[CONSIGNES DE L'EXERCICE]
1 - D'après le texte sur les sulfites, quelles opérations interviennent juste après les vendanges et exigent un taux d'oxygène nul ?
2 - Poursuivez le texte sur les sulfites dans le vin à partir de l'endroit où il s'arrête.

[TEXTE FOURNI]
Les sulfites, un dérivé naturel

Issus du souffre, les sulfites sont naturellement présents presque partout et ce même dans notre corps. On les retrouve notamment dans la constitution de la cystéine et méthionine. Ce sont deux des principaux acides animés composant nos protéines.

Mélangé à d’autres éléments comme l’oxygène, le sodium, le souffre crée ainsi un grand nombre de dérivés regroupé dans la famille des sulfites. Utilisés depuis des siècles pour la fabrication des vin puis dans la quasi totalité des produits alimentaires industriels, ils sont désormais un sujet de questionnement d’un point du vue sanitaire.

L’acide sulfureux dans le vin

Les sulfites dans le vin sont un additif permettant d’éviter que le vin tourne « au vinaigre ». En effet, leurs propriétés empêchent que les bactéries qui altèrent la vinification du raisin puis sa conservation ne se développent.

Ainsi, le sulfite ou acide sulfureux, est un allié de taille voire indispensable dans les phases de fabrication nécessitant un taux d’oxygène nul. Comme par exemple, lors du débourbage ou du soutirage qui interviennent juste après les vendanges. Ou encore avant la mise en bouteille car il à la faculté de consommer l’oxygène.

De plus, le dioxyde de souffre est aussi très efficace pour empêcher l’oxydation des raisins après les vendanges mais aussi lors de la fermentation. Une étape durant laquelle il élimine les bactéries à l’origine de la piqûre acétique. 

Et une fois celle-ci terminée, il protégera sa reprise en préservant le vin des altérations auxquelles il peut être soumis à cause de l’oxygène ou des germes.

Le dioxyde de souffre, un danger potentiel ?

[ENREGISTREMENTS]
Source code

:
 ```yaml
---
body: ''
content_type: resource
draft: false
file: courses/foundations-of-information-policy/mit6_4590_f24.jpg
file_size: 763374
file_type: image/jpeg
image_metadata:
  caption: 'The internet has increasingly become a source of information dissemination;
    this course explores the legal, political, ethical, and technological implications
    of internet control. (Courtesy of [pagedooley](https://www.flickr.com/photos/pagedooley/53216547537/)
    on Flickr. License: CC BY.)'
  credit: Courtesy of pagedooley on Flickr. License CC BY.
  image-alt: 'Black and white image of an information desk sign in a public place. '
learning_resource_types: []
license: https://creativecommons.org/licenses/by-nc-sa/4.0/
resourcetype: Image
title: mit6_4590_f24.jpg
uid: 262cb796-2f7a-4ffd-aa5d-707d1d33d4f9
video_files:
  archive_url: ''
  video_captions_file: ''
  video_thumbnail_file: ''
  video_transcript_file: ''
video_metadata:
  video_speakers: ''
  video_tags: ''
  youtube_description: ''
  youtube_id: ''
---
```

[RÉPONSES DE L'EXERCICE]
1 - Le débourbage et le soutirage.

2 -
En oenologie, les sulfites n’ont pas encore trouvé de remplaçants, il sont donc encore indispensables. Présent presque partout dans les aliments que nous consommons, il est légitime de se demander s’il y a un danger à en consommer du sulfite.

Pour ce qui est du vin, le raisin lors de sa fermentation en produit naturellement. Cependant la quantité n’étant pas assez élevée, les vignerons sont dans l’obligation d’en ajouter pour obtenir la concentration nécessaire.

Sa consommation ne représente pas de danger majeur. Néanmoins, sa capacité à consommer l’oxygène peut être problématique pour 3 à 10% des personnes souffrant d’asthme ou autres gênes respiratoires.

En revanche, la réglementation en vigueur impose une quantité maximale de sulfites par litres de vin. Ce qui représente une concentration bien inférieure à celle des produits industriels. Et tout particulièrement les fruits secs qui peuvent en avoir deux à dix fois plus qu’un bouteille de vin.

Le vin a donc été pointé du doigts à tord dans cette polémique qui soulève un réel problème de l’industrie agroalimentaire et l’usage intensif de sulfites pour la conservation des denrées.